++++ SUPPLIED DATA

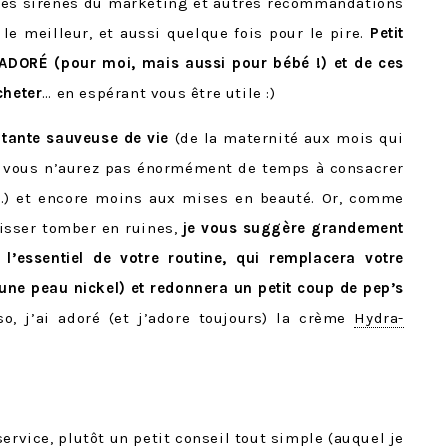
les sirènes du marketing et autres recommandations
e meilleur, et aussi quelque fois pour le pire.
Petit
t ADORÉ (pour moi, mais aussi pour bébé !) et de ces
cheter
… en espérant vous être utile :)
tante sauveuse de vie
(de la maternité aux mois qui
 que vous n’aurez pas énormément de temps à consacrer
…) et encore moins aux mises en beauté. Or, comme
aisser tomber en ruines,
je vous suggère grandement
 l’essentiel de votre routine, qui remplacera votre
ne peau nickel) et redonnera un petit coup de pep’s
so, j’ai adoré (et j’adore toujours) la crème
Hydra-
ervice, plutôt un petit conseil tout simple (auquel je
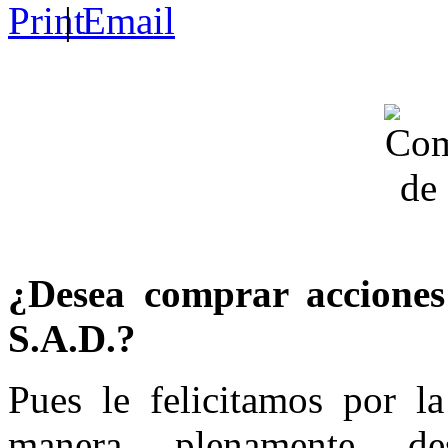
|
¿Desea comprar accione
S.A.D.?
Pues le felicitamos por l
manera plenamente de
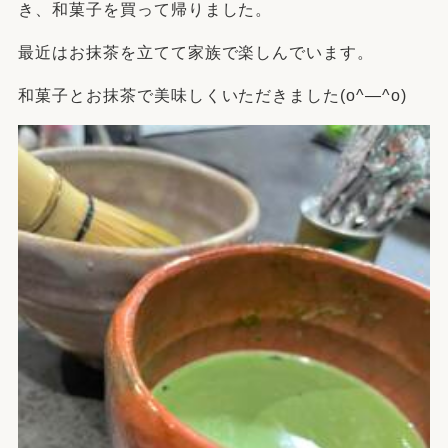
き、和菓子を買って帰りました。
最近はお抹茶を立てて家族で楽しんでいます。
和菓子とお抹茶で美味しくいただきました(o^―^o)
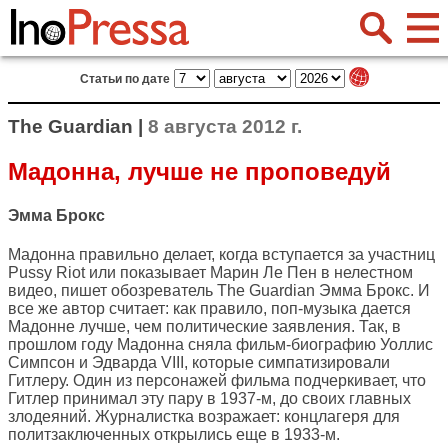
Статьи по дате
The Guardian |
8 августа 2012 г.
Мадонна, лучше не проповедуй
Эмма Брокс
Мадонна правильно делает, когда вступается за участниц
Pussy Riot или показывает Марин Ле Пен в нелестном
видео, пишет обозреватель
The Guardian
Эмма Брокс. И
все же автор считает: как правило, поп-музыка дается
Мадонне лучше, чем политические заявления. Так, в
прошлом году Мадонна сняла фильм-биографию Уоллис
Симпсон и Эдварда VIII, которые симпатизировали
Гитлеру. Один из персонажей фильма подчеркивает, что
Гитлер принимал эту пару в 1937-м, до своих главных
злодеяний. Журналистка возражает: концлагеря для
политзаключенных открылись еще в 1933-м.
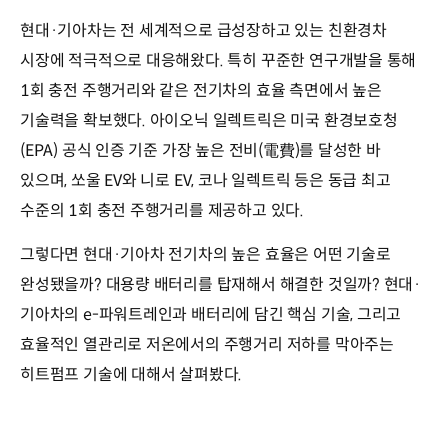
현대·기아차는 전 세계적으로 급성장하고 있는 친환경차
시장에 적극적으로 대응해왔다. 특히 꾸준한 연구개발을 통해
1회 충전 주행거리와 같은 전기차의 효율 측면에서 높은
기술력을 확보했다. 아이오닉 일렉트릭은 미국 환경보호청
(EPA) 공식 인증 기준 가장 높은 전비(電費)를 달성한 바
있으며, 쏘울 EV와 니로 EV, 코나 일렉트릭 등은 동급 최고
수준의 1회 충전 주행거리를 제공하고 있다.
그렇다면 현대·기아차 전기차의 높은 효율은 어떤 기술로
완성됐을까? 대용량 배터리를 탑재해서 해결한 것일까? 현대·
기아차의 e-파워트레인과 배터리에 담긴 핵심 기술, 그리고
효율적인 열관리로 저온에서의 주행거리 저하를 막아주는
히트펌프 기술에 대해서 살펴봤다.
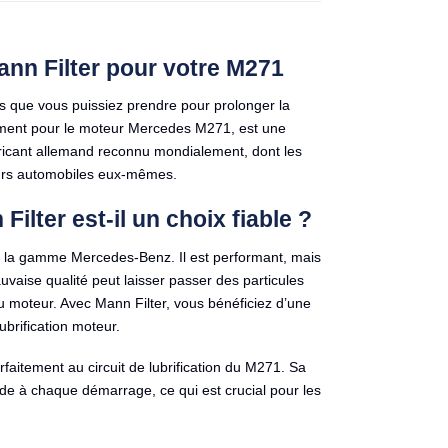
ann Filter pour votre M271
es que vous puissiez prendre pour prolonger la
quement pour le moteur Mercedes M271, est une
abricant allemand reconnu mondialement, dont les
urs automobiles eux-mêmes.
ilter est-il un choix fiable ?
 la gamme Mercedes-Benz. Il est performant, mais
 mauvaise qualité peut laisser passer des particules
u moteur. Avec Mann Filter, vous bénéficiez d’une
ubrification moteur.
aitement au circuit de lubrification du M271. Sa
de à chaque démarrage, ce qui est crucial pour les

++++++++
++++ SUPPLIED DATA

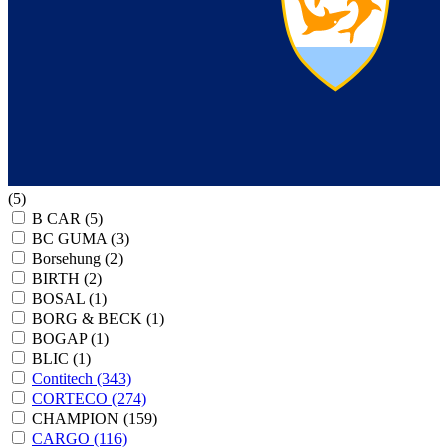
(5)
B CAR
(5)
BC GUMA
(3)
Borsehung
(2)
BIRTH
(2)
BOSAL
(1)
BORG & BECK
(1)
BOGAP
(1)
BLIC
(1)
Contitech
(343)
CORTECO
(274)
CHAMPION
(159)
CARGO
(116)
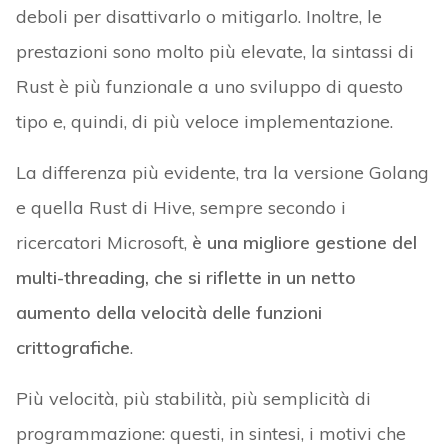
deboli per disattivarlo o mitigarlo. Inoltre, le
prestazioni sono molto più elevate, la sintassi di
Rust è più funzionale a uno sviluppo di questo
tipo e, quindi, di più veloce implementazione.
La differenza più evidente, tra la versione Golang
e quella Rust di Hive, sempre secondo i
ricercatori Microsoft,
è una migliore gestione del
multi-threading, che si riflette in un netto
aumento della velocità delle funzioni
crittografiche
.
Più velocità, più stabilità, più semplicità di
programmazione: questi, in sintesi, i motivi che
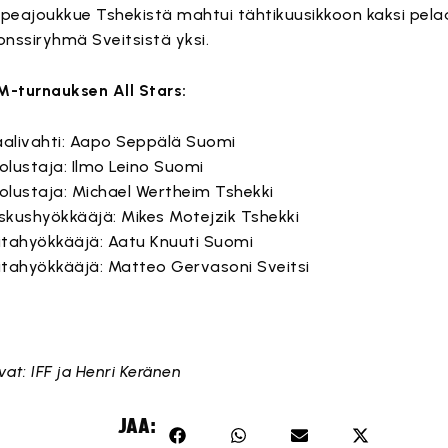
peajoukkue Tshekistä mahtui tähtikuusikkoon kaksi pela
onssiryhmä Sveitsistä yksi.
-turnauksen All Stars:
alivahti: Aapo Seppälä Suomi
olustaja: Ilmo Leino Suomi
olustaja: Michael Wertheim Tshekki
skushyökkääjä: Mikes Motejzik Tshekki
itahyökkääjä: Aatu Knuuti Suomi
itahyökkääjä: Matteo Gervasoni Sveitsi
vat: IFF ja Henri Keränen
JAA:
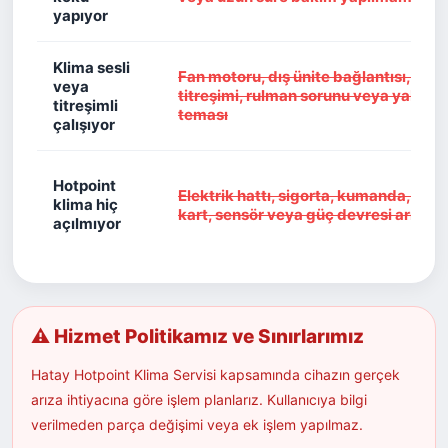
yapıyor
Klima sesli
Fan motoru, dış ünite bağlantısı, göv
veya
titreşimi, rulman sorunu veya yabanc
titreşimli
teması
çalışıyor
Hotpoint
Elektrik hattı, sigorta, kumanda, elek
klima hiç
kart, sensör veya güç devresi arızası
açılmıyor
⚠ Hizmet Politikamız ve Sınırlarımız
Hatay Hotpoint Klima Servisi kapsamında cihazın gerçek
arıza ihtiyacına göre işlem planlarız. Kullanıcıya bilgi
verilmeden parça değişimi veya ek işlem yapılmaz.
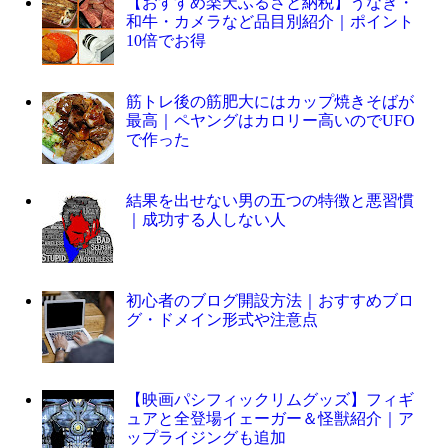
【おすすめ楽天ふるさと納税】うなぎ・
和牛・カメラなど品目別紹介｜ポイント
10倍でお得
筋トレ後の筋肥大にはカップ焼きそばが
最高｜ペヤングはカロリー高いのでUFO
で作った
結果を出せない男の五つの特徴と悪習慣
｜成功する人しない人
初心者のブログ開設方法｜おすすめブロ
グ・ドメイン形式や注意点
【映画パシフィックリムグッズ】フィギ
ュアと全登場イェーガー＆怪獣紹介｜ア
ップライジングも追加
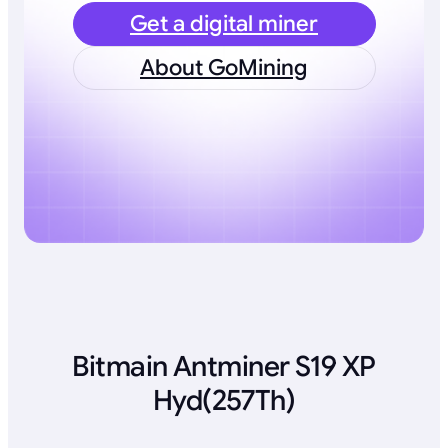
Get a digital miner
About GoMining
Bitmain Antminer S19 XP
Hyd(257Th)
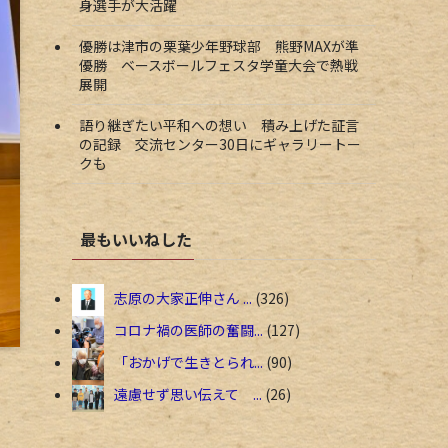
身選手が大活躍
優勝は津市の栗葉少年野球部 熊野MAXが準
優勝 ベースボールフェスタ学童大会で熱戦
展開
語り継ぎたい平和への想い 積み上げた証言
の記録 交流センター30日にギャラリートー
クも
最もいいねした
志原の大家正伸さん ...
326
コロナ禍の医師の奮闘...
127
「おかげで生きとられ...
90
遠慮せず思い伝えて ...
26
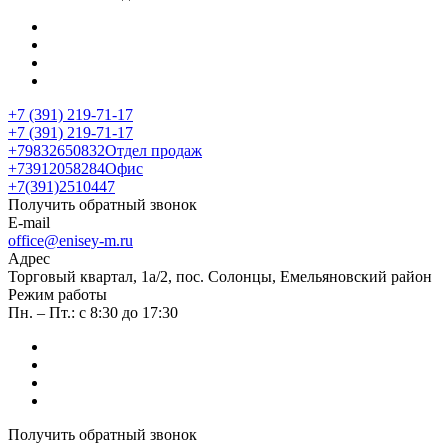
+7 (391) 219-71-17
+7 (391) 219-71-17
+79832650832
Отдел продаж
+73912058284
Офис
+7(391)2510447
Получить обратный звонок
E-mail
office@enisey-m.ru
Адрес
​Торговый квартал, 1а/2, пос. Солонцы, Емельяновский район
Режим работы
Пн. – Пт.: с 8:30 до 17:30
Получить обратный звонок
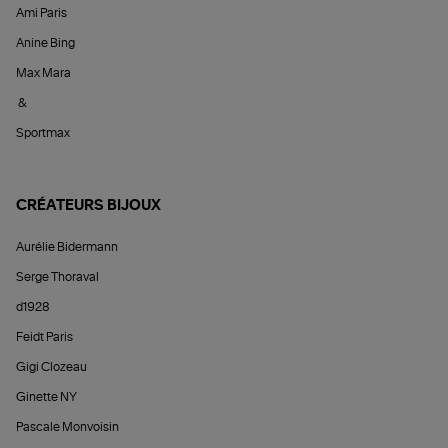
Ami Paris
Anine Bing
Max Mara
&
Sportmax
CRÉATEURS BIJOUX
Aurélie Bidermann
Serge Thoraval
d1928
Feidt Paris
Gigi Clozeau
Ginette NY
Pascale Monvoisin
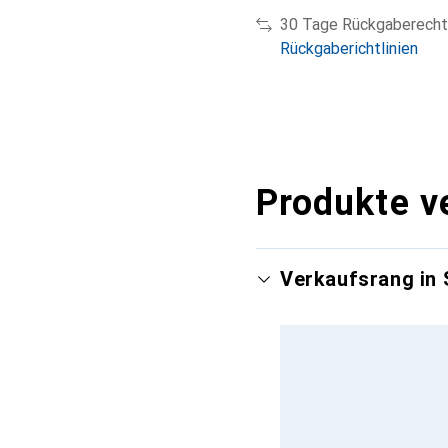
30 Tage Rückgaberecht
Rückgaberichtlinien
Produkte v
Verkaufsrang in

++++++++
++++ SUPPLIED DATA

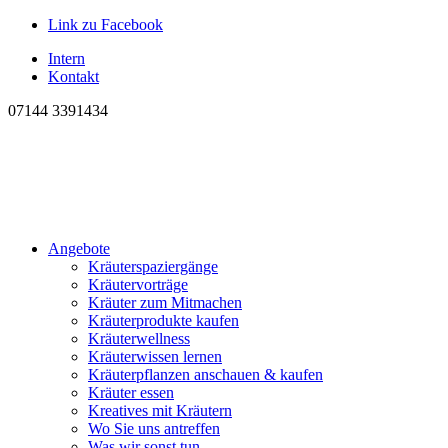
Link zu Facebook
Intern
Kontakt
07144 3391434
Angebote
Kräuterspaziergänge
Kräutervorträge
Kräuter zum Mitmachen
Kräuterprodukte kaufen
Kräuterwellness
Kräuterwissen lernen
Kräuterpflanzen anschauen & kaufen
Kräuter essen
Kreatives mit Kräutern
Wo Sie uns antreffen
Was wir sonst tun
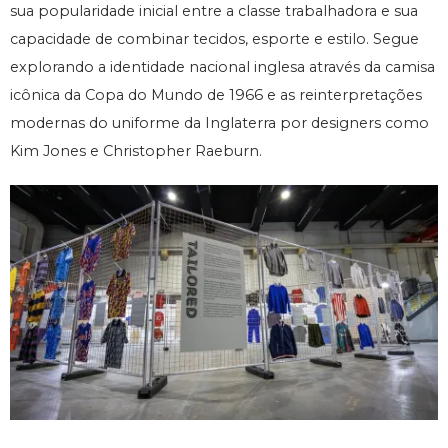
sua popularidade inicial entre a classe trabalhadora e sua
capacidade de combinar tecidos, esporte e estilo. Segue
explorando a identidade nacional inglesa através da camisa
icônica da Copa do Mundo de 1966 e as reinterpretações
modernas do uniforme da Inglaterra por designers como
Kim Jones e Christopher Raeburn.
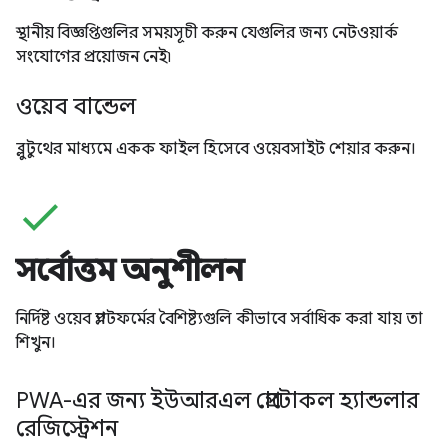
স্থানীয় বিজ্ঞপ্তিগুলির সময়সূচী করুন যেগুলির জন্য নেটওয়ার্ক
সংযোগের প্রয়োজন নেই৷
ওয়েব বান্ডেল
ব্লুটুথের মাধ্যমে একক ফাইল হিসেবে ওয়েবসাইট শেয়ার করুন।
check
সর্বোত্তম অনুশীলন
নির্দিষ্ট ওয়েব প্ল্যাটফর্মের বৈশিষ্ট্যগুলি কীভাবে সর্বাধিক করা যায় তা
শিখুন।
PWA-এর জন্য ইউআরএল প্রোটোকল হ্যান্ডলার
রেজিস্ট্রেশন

++++++++

→ **WHAT THE TASK REQUIRES**: Show each line of the material where the word "Мадонна" occurs.

→ **YOUR RESPONSE**:
Мадонна, лучше не проповедуй
Мадонна правильно делает, когда вступается за участниц
прошлом году Мадонна сняла фильм-биографию Уоллис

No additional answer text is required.